Social-Recruiting Insider
Social-Recruiting Insider

144 plays · Sep 11, 2025

Manche wollen dir weiß machen, du brauchst fancy Websites, teure Videodrehs oder tolle Effekte, um irgendwie Erfolg im Social Recruiting zu haben – doch bringen sie dich wirklich weiter? 🚨 In dieser Folge sprechen wir über die „Shiny Objects“, die dich nicht nur Zeit, sondern auch bares Geld kosten können. Du erfährst, worauf es wirklich ankommt, um Bewerbungen zu gewinnen und wann die Shiny Objects Sinn ergeben könnten. 🎁 Jetzt 14 Tage MEETOVO Software-Testzeit kostenfrei sichern: https://www.meetovo.de/Das kommt dazu: Im Dashboard findest du die Launch-Checkliste. 5 Schritte. Jeder Schritt kommt mit einem Video, um schon in 24 Stunden “Social Recruiting” erlernt und Bewerbungen im Postfach zu haben. 💻 Deine go-to Software: MEETOVO: Von der Werbeanzeige, über den Recruiting-Funnel bis hin zur Einstellung. Alles in einer Komplettsoftware, die das Fulfillment deiner Dienstleistung in < 1 Stunde ermöglicht. 🎙️ Werde unser nächster Podcast-Gast: *Trage dich jetzt hier und teile uns mit, worüber du sprechen würdest: https://go.meetovo-funnel.de/podcast?step-number=3* 🤝 MEETOVO-Community: 1.000+ Mitglieder teilen ihre Erfahrungen und Insights im Recruiting & Marketing. Schließe dich ihnen an: gruppe.meetovo.de [http://gruppe.meetovo.de/] Abonniere unseren Podcast auf: Apple Podcast, Spotify & auf allen anderen bekannten Podcast-Streamingdiensten

Transcript

Speaker: Lasst euch nicht verarschen und lasst euch einreden, ihr braucht irgendwelche bestimmten Maßnahmen.
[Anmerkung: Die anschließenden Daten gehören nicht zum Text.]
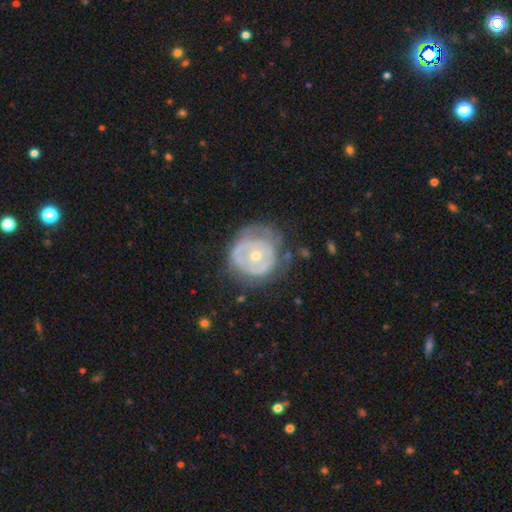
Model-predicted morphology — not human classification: type=featured or disk (63%); edge-on=no (97%); bar=no (84%); spiral arms=no (57%); bulge=small (57%); merging=none (53%).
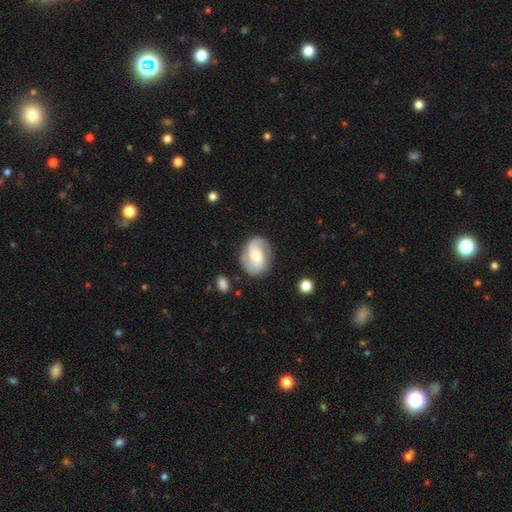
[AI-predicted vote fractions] A featured or disk galaxy (72%) with no bar (43%), 2 (87%) medium (45%) spiral arms (93%) and a moderate central bulge (55%). Merging: none (80%).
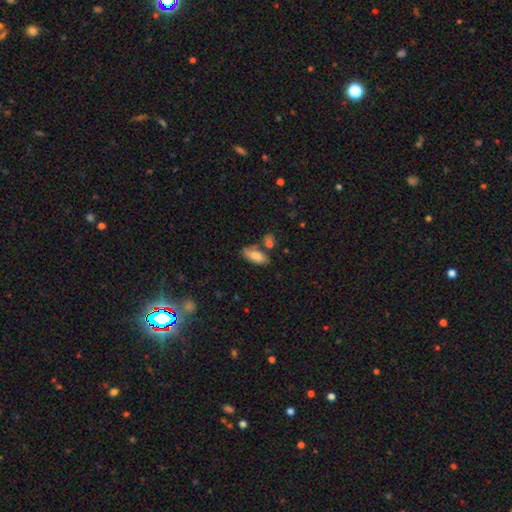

Speaker: Lasst euch nicht ablenken von irgendwelchen Shiny Objects, die besonders irgendwelche Marketer propagieren.

Speaker: Werde ein Social Recruiting Insider, der Podcast für smarte Recruiting Agenturen und Personalverantwortliche.

Speaker: Erfahre die Strategien und Erfolge direkt von Branchenexperten, um deine Recruiting Kampagnen zu bauen und zu optimieren, damit du das umsetzt, was wirklich funktioniert.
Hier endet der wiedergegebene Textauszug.